3. Parece que Machado estava se referindo ao projeto de lei em espécie, senão veja-se seu escopo: a “dispensa de licenciamento ambiental de atividades modificadoras do meio ambiente”, como se possível fosse. Ora, a Lei Federal que traça as normas gerais sobre o processo de licenciamento é a Lei 6.938/81, que instituiu a Política Nacional do Meio Ambiente, ao estabelecer em seu art. 10 o seguinte:
Art. 10. A construção, instalação, ampliação e funcionamento de estabelecimentos e atividades utilizadoras de recursos ambientais, considerados efetiva ou potencialmente poluidores, bem como os capazes, sob qualquer forma de causar degradação ambiental, dependerão de prévio licenciamento de órgão estadual competente, integrante do Sistema Nacional do Meio Ambiente - SISNAMA (...) (grifos nossos).
4. A mesma redação é repetida pelo Decreto n. 99.274/90, que regulamentou a Lei 6938/81, em seu art. 17, e pela Resolução do Conselho Nacional do Meio Ambiente (CONAMA) n. 237/97, que disciplina o licenciamento ambiental, em seu art. 2º. Em nenhum desses diplomas normativos – que estabelecem as normas gerais, repita-se – se prevê a dispensa de licenciamento. O que há é a previsão de procedimentos simplificados, conforme dispõe o § 1º do art. 12 da referida Resolução CONAMA 237/97, com a seguinte redação: “Poderão ser estabelecidos procedimentos simplificados para as atividades e empreendimentos de pequeno potencial de impacto ambiental, que deverão ser aprovados pelos respectivos Conselhos de Meio Ambiente”. Repita-se: quando o impacto ambiental for pequeno, procedimento simplificado, nunca sua dispensa.

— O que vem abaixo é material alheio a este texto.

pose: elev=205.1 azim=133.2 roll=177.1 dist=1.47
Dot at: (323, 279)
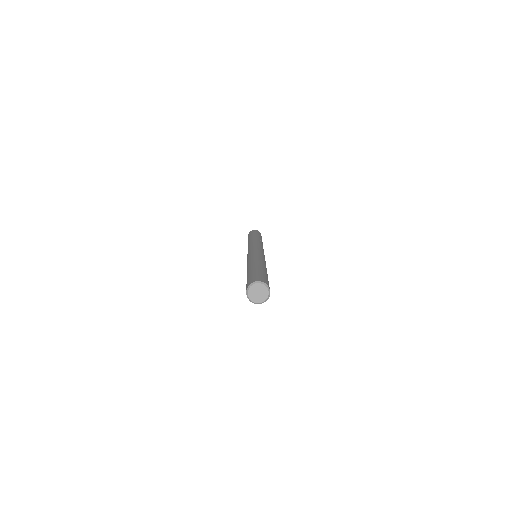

5. Será que o governo do Estado pretendeu desconhecer a legislação ambiental e ignorar os ensinamentos dos doutrinadores? Senão veja-se o que Paulo de Bessa Antunes, em seu Direito Ambiental preleciona: “Todas as atividades capazes de alterar negativamente as condições ambientais estão submetidas ao controle ambiental, que é uma atividade geral de polícia exercida pelo Estado (...) O licenciamento ambiental é, juntamente com a fiscalização, aprincipal manifestação do poder de polícia exercido pelo Estado sobre as atividades utilizadoras de recursos ambientais” (pags. 141 e 142, 11ª. Edição, Lumen Juris) (grifos nossos).
6. O licenciamento, que é prévio, decorre exatamente do Princípio da Prevenção, que, traduzido à linguagem popular, nos diz que, em matéria ambiental, principalmente, é bem melhor prevenir do que remediar, razão porque é reconhecido a ele, licenciamento, bem como à avaliação de impacto ambiental, o status de instrumentos da Política Nacional do Meio Ambiente, por força do que estabelece o art. 9º. , incisos III e IV, da já referida Lei 6.938/81.

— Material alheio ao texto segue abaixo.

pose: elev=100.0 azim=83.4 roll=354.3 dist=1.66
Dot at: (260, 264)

7. Não fosse já suficientemente grave (e inconstitucional) a dispensa de licitação prevista nos arts. 1º. e 2º. do referido projeto, neste último artigo, há a previsão de que atividades extremamente impactantes, como aterros sanitários, desmatamentos e, pasme-se, a aqüicultura (onde se encontra a carcinicultura, ou seja, a criação de camarões em cativeiro, que têm causados inúmeros danos à Natureza) não serão mais licenciadas. Para alguns desses casos (obras de saneamento, aterros etc.) é exigido não só o licenciamento, como também o Estudo Prévio de Impacto Ambiental, conforme pode se ver do art. 2º. da Resolução CONAMA 001/86, que estabelece as diretrizes gerais para a Avaliação de Impacto Ambiental (outro instrumento, conforme já se viu, da Política Nacional do Meio Ambiente que concretiza o Princípio da Prevenção).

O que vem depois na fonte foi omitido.